I was trying out Garnett on a dataset I had analysed with Monocle3, and it is not working. This is what I am running - and it all goes smoothly until I try to train the classifier:
cds <- load_cellranger_data("path/to/data")
cds <- cds[!Matrix::rowSums(exprs(cds)) == 0,] #I added this after seeing that there were ~9000 rows with only 0 in my data.
counts(cds) <- as(counts(cds),"dgCMatrix")
cds <- estimate_size_factors(cds)
#Sanity checks - all show "0"
sum(!is.finite(exprs(cds)))
sum(Matrix::rowSums(exprs(cds)) == 0)
sum(Matrix::colSums(exprs(cds)) == 0)
#Process
cds = preprocess_cds(cds, num_dim = 100)
cds = reduce_dimension(cds, cores = 10)
cds = reduce_dimension(cds, reduction_method="tSNE")
cds = cluster_cells(cds, resolution=c(10^seq(-6,-1)))
colData(cds)$garnett_cluster = clusters(cds)

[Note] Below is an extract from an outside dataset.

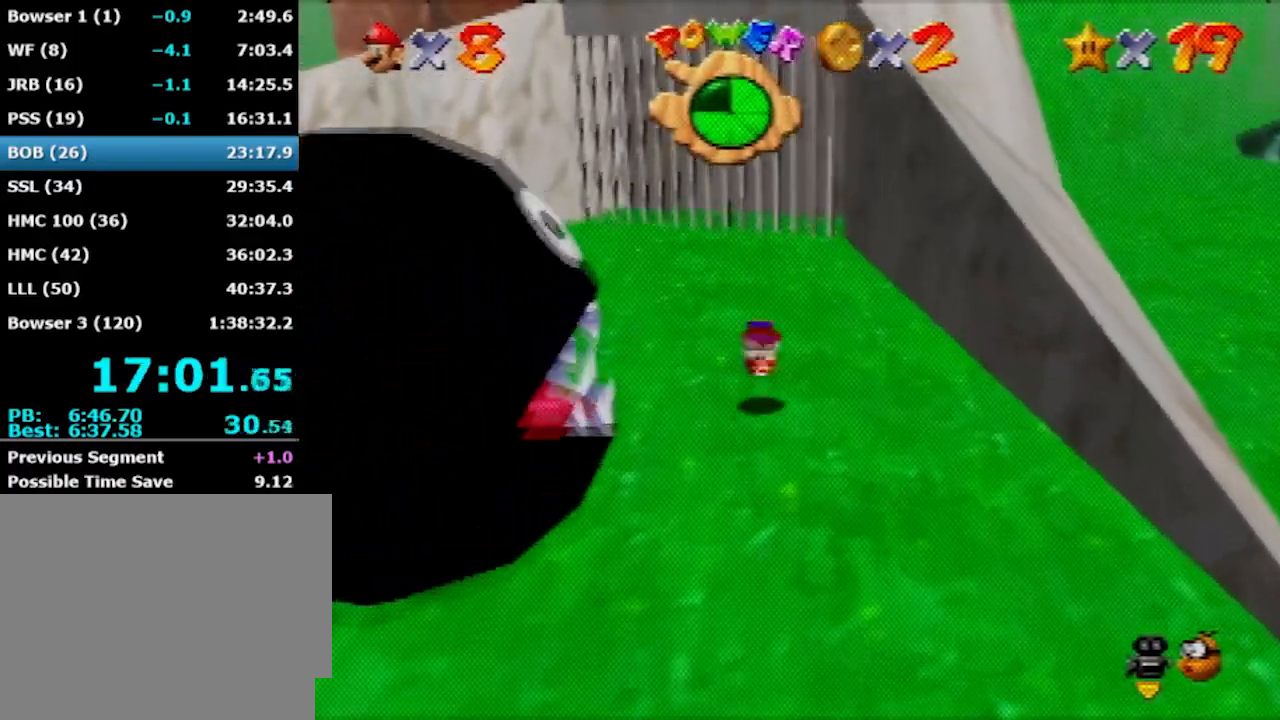
{"buttons": [], "left_stick": "up", "events": [[100, "B", "up"], [134, "A", "up"]]}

marker_check <- check_markers(cds, "markers/marker_file.txt",
db=org.Mm.eg.db,
cds_gene_id_type = "ENSEMBL",
marker_file_gene_id_type = "ENSEMBL")
plot_markers(marker_check)
cds_classifier <- train_cell_classifier(cds = cds,
marker_file = "markers/marker_file.txt",
db=org.Mm.eg.db::org.Mm.eg.db,
cds_gene_id_type = "ENSEMBL",
num_unknown = 500,
marker_file_gene_id_type = "ENSEMBL",
cores=50)
There are 10 cell type definitions
Error in `$<-.data.frame`(`*tmp*`, "cds", value = character(0)) :
replacement has 0 rows, data has 82
Not sure what the problem is, specially as the "marker_check" goes well.
> cds
class: cell_data_set
dim: 18845 10375
metadata(1): cds_version
assays(1): counts
rownames(18845): ENSMUSG00000051951 ENSMUSG00000025900 ...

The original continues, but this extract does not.